The Ontario government is working on a mental health and addictions strategy that is likely to take action on some of these recommendations. “We know we need to do a better job,” said Ms. Matthews. She cited an old New Yorker article by Canadian writer Malcolm Gladwell called “Million Dollar Murray,” about an alcoholic former marine who cost the U.S. health and justice systems around $1-million as a result of multiple arrests, visits to the emergency room and jail time. “We can spend a lot of money on someone but not in the right place or at the right time,” she said.
Provinces are making other efforts aimed at diverting the steady stream of mentally ill people flowing into Canada’s prisons. Manitoba has just announced it will follow Ontario and British Columbia by establishing a mental health court. The court will have the power to order treatment, including counselling and admission to hospital.
One unexpected source of inspiration on this file is the experience of Texas, far from soft on crime but a state where crime rates and incarceration levels have tumbled, in part because of a more enlightened approach to mental illness and drug addiction.

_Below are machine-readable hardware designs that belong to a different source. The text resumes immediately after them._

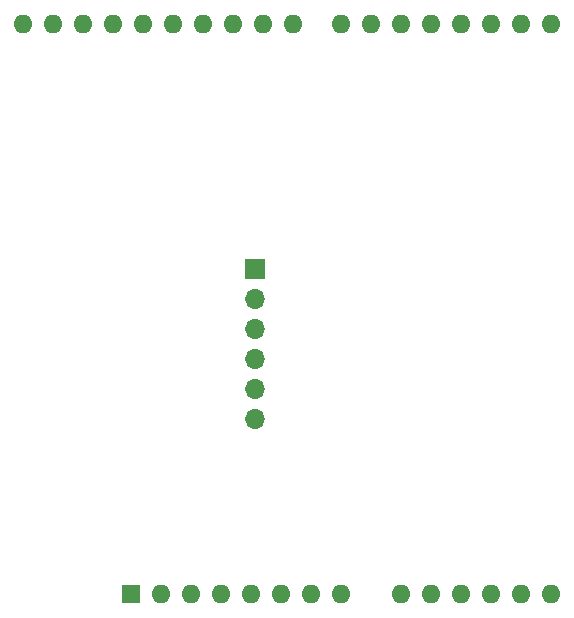
<source format=gbr>
%TF.GenerationSoftware,KiCad,Pcbnew,7.0.2-0*%
%TF.CreationDate,2023-05-15T10:36:04-07:00*%
%TF.ProjectId,RGProgrammer_V2,52475072-6f67-4726-916d-6d65725f5632,rev?*%
%TF.SameCoordinates,Original*%
%TF.FileFunction,Soldermask,Bot*%
%TF.FilePolarity,Negative*%
%FSLAX46Y46*%
G04 Gerber Fmt 4.6, Leading zero omitted, Abs format (unit mm)*
G04 Created by KiCad (PCBNEW 7.0.2-0) date 2023-05-15 10:36:04*
%MOMM*%
%LPD*%
G01*
G04 APERTURE LIST*
%ADD10R,1.700000X1.700000*%
%ADD11O,1.700000X1.700000*%
%ADD12R,1.600000X1.600000*%
%ADD13O,1.600000X1.600000*%
G04 APERTURE END LIST*
D10*
%TO.C,J1*%
X147800000Y-81950000D03*
D11*
X147800000Y-84490000D03*
X147800000Y-87030000D03*
X147800000Y-89570000D03*
X147800000Y-92110000D03*
X147800000Y-94650000D03*
%TD*%
D12*
%TO.C,A1*%
X137340000Y-109415000D03*
D13*
X139880000Y-109415000D03*
X142420000Y-109415000D03*
X144960000Y-109415000D03*
X147500000Y-109415000D03*
X150040000Y-109415000D03*
X152580000Y-109415000D03*
X155120000Y-109415000D03*
X160200000Y-109415000D03*
X162740000Y-109415000D03*
X165280000Y-109415000D03*
X167820000Y-109415000D03*
X170360000Y-109415000D03*
X172900000Y-109415000D03*
X172900000Y-61155000D03*
X170360000Y-61155000D03*
X167820000Y-61155000D03*
X165280000Y-61155000D03*
X162740000Y-61155000D03*
X160200000Y-61155000D03*
X157660000Y-61155000D03*
X155120000Y-61155000D03*
X151060000Y-61155000D03*
X148520000Y-61155000D03*
X145980000Y-61155000D03*
X143440000Y-61155000D03*
X140900000Y-61155000D03*
X138360000Y-61155000D03*
X135820000Y-61155000D03*
X133280000Y-61155000D03*
X130740000Y-61155000D03*
X128200000Y-61155000D03*
%TD*%
M02*

</source>
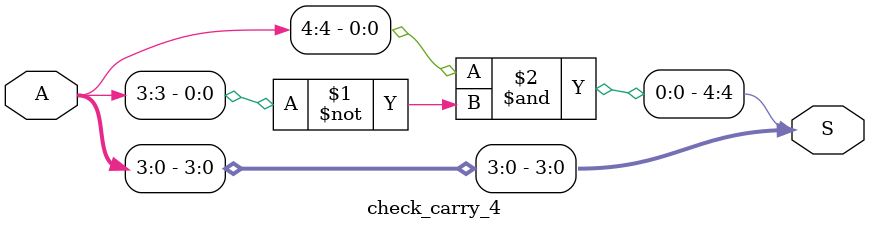
<source format=v>
`timescale 1ns / 1ps


module check_carry_4(
    input [4:0] A,
    output [4:0] S
    );
    
    assign S[4] = A[4] & ~A[3];
    assign S[3] = A[3];
    assign S[2] = A[2];
    assign S[1] = A[1];
    assign S[0] = A[0];

endmodule

</source>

The Lone Star state redirected money from prison construction into community treatment for the mentally ill and low-level drug addicts. Prisoners were placed into short-term treatment facilities, where funding was linked to the ability to reduce the number of those on probation who re-offended. The strategy saved the Lone Star State $2-billion in capital costs on prisons.
That’s an option that would make sense in Canada too. Mr. Toews said he was told to expect 1,400 extra prisoners by March 2011, as a result of the Truth in Sentencing legislation. In the event, the federal prison population rose by just 500. There may be no need for many of the extra units the government is planning to build.
Mr. Toews dismissed comparing the United States and Canada as an apples-and-oranges comparison. But the lessons from Texas would appear pretty universal – divert money currently earmarked for prison construction into community supervision, improved integration of justice and health services and create more mental health courts.
Of course, nothing is that simple in a country like Canada, where constitutional silos complicate an already difficult job co-ordinating ministries within the same government. “That’s the problem … I should say, that’s the reality,” Mr. Toews said. Yet the failure to shift resources to meet the problem means we are undoubtedly creating our own Million Dollar Murrays.